Only the lines that hold "hand" should be in the answer, each copied from the data below.

□ □ □

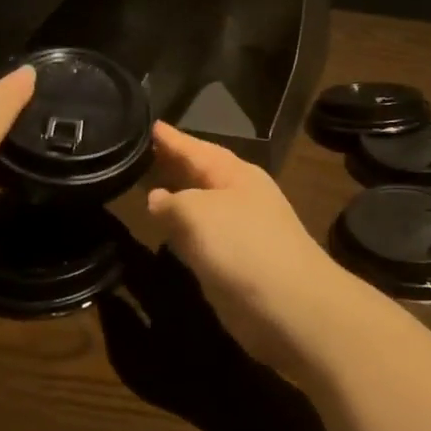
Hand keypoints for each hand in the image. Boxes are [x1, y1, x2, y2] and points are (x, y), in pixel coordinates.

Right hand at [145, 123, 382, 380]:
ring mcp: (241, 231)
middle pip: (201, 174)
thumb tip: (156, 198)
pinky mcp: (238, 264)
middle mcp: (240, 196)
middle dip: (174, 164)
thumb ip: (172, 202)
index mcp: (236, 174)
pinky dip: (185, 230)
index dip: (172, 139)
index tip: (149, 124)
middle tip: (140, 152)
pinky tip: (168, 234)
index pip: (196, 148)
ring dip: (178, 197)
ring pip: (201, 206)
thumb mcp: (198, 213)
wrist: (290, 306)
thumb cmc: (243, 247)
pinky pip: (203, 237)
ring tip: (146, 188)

□ □ □

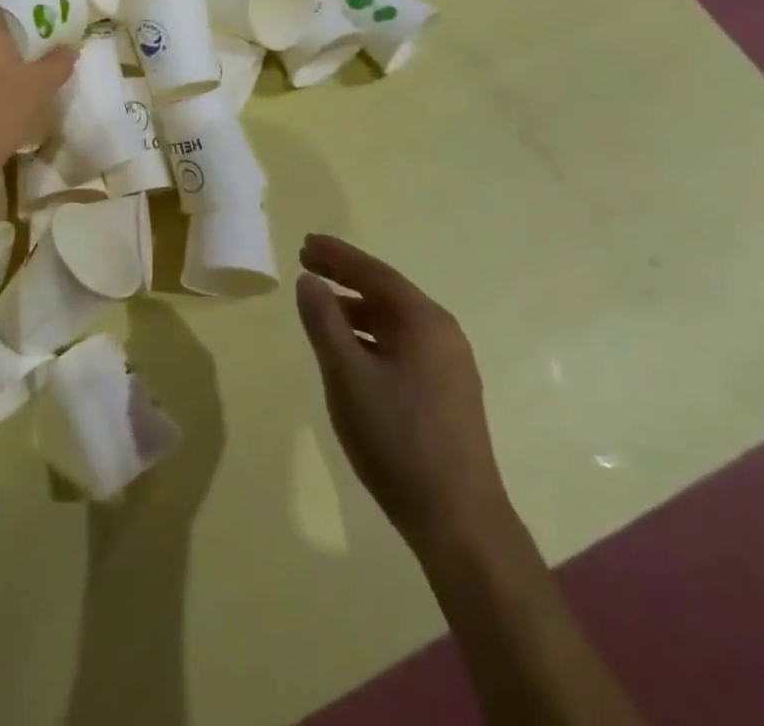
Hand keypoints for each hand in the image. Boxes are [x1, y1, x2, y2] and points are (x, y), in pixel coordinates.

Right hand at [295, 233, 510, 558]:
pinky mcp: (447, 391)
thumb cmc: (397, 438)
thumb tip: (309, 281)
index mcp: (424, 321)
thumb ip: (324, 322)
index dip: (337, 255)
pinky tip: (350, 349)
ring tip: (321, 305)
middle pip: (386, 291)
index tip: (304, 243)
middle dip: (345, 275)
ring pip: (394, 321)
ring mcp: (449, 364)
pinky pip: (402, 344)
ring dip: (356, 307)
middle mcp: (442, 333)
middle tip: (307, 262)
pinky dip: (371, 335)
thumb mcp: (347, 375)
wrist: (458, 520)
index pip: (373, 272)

□ □ □

-- Solution for this exercise --
Hand keypoints for each hand in the image. Boxes are [x1, y1, x2, y2] and points are (x, y), in pixel coordinates.
Right hand at [145, 123, 382, 380]:
Hand keypoints for each hand in the image. Boxes are [x1, y1, x2, y2] and points are (x, y), in pixel coordinates.
Right hand at [295, 233, 510, 558]:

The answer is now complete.